Source: http://www.seo-theory.com/2015/07/11/why-some-internal-pages-are-not-getting-indexed-or-cached/
Internal pages that are not getting indexed or cached is one of the most common problems of website owners. To help you understand more about indexing problems, here’s a list of possible causes.
- Typo in domain name or URL
- In case you use browser history to check on indexing for individual pages, be sure that you are clicking on an entry without a typo
- Blocked by robots.txt
- Make sure there are no typos, misplaced user-agent names, omitted user-agent names and intentional “Disallow” directives on your “robots.txt” file.
- Directories are password protected
- Crawlers won’t be able to get past protected directories so either remove the password or move the content to a crawlable directory.
- Canonicalization which suggest search engines to treat all pages with this tag as same content
- User-agent blocking
- You may be denying acces to crawlers via user-agent in “.htaccess” or “IIS Config”
- Server timeouts
- Unresponsive servers can also impede crawl which is a common issue.
- Ghostly redirects
- There may be an HTML redirect implemented on the unindexed page. This is usually apllied via “.htaccess,” “IIS Condig” or meta directive.
- Blocking via “nofollow” directives
- There are many SEO plugins that add “nofollow” attribute to internal links that the plugin thinks are not important so you either disable these attributes or remove the plugins.

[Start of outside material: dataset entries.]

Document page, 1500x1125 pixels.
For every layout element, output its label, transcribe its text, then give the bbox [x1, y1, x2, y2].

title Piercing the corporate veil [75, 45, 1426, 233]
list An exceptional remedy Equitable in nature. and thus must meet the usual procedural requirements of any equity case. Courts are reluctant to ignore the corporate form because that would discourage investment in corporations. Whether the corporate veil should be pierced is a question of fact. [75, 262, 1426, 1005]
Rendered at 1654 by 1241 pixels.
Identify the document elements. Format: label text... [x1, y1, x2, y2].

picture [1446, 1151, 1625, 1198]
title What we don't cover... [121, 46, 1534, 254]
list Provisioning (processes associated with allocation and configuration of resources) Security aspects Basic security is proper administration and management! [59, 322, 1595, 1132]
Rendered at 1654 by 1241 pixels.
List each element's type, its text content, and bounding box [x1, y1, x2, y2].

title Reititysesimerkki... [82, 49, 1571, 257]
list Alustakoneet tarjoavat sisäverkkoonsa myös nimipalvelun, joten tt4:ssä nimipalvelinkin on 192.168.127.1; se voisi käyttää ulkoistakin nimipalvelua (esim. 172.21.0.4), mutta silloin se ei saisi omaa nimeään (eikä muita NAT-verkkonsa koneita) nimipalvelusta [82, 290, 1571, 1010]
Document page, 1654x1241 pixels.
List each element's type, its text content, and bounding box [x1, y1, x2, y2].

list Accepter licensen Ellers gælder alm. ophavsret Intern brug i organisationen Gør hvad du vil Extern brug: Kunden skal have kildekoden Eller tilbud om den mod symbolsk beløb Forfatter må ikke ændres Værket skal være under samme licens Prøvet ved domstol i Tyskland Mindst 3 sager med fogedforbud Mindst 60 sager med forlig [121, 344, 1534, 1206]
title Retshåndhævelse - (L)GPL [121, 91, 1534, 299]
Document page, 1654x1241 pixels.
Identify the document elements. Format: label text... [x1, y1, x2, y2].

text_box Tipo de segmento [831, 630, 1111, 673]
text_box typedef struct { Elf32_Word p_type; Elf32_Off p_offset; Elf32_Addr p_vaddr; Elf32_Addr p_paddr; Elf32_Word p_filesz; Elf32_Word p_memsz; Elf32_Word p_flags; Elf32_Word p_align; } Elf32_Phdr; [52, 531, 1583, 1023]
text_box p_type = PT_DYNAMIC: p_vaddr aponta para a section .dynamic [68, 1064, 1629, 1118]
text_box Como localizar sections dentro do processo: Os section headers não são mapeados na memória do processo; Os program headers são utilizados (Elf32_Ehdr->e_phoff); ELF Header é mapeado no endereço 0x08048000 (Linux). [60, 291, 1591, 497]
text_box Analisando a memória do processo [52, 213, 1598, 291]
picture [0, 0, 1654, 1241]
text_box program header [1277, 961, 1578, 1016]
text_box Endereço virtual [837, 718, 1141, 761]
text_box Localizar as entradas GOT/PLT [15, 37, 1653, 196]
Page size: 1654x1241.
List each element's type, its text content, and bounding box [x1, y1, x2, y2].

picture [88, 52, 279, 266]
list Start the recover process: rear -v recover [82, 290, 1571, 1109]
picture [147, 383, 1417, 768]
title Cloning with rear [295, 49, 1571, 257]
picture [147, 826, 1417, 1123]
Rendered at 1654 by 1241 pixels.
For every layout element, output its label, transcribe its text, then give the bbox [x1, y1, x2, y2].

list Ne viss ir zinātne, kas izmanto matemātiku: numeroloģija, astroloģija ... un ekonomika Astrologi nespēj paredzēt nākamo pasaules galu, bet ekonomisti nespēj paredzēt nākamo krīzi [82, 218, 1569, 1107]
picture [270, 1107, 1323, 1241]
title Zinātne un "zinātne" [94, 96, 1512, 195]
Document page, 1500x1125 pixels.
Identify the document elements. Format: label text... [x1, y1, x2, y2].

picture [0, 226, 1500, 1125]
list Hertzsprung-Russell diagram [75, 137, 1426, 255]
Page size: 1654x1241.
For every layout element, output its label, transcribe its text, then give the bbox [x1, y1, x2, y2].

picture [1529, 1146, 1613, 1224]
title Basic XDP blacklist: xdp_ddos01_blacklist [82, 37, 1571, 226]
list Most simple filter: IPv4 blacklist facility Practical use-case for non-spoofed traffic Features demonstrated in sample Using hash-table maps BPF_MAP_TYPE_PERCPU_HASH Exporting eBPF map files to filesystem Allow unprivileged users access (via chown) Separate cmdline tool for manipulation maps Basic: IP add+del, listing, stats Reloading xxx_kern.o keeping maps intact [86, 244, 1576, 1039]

- Poor discovery pathways or broken navigation
- This usually happens on large websites. It’s very hard to ensure that every good URL has sufficient internal linkage pointing to it. For pages that cannot be reached from multiple points for any website, crawlers may assign very low priorities to them.
- Few external links
- Search engines only index fractions of the URLs they discover and choose what to index depending on several criteria.
- Page-level penalty or downgrade
- For web pages that has been hacked or is using keyword stuffing and spammy links, search engines may see them as junk thus assigning these pages low crawling or indexing priority
- HTML coding error
- Page hijacking
- Crawler sees an error
- This may be a misconfigured .htaccess or broken Perl or PHP code
- Domain under penalty
It is impossible to force search engines to index every page on your site so the only thing you can do is to improve the usefulness of your content and reduce as much clutter as possible on your website to earn more recognition from others.